> [What the task requires] Rewrite the entries from the start through the line containing "family: Thelypteridaceae", replacing "common name" with "vernacular name" and leaving everything else unchanged.

:: Data records ::

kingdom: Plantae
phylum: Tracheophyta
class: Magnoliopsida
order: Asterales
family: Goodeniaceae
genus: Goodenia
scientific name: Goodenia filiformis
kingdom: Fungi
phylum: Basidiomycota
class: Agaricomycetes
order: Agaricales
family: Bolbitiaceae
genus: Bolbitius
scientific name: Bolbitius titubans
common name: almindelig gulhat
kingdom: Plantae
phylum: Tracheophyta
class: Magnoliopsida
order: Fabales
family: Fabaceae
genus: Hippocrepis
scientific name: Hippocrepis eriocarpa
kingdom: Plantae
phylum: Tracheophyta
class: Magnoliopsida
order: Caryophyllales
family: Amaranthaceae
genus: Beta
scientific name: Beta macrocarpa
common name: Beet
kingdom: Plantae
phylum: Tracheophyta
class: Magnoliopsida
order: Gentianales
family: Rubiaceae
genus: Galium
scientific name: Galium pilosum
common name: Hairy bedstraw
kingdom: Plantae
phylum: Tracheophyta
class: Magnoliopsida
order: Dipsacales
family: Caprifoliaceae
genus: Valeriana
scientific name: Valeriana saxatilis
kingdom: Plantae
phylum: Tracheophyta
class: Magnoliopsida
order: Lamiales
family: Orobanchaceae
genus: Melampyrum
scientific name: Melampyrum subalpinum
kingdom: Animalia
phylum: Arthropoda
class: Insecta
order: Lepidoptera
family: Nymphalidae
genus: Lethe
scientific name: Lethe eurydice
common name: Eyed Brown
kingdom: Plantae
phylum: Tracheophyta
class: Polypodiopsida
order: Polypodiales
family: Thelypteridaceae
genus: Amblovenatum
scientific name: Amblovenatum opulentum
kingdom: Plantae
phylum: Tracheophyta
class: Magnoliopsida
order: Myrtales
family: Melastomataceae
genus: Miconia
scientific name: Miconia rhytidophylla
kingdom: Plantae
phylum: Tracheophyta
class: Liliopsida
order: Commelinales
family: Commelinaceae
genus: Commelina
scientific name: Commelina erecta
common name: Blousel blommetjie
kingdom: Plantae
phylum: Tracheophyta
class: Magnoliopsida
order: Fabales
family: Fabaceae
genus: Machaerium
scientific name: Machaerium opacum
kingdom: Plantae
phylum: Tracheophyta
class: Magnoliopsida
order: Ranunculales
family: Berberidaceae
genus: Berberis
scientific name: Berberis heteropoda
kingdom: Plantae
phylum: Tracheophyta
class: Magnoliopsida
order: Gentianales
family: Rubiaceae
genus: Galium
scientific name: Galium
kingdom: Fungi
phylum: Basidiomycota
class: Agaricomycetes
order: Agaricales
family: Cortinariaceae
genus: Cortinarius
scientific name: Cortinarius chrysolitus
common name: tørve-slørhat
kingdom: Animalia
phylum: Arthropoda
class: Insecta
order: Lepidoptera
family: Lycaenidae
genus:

:::

> [Expected output]
kingdom: Plantae
phylum: Tracheophyta
class: Magnoliopsida
order: Asterales
family: Goodeniaceae
genus: Goodenia
scientific name: Goodenia filiformis
kingdom: Fungi
phylum: Basidiomycota
class: Agaricomycetes
order: Agaricales
family: Bolbitiaceae
genus: Bolbitius
scientific name: Bolbitius titubans
vernacular name: almindelig gulhat
kingdom: Plantae
phylum: Tracheophyta
class: Magnoliopsida
order: Fabales
family: Fabaceae
genus: Hippocrepis
scientific name: Hippocrepis eriocarpa
kingdom: Plantae
phylum: Tracheophyta
class: Magnoliopsida
order: Caryophyllales
family: Amaranthaceae
genus: Beta
scientific name: Beta macrocarpa
vernacular name: Beet
kingdom: Plantae
phylum: Tracheophyta
class: Magnoliopsida
order: Gentianales
family: Rubiaceae
genus: Galium
scientific name: Galium pilosum
vernacular name: Hairy bedstraw
kingdom: Plantae
phylum: Tracheophyta
class: Magnoliopsida
order: Dipsacales
family: Caprifoliaceae
genus: Valeriana
scientific name: Valeriana saxatilis
kingdom: Plantae
phylum: Tracheophyta
class: Magnoliopsida
order: Lamiales
family: Orobanchaceae
genus: Melampyrum
scientific name: Melampyrum subalpinum
kingdom: Animalia
phylum: Arthropoda
class: Insecta
order: Lepidoptera
family: Nymphalidae
genus: Lethe
scientific name: Lethe eurydice
vernacular name: Eyed Brown
kingdom: Plantae
phylum: Tracheophyta
class: Polypodiopsida
order: Polypodiales
family: Thelypteridaceae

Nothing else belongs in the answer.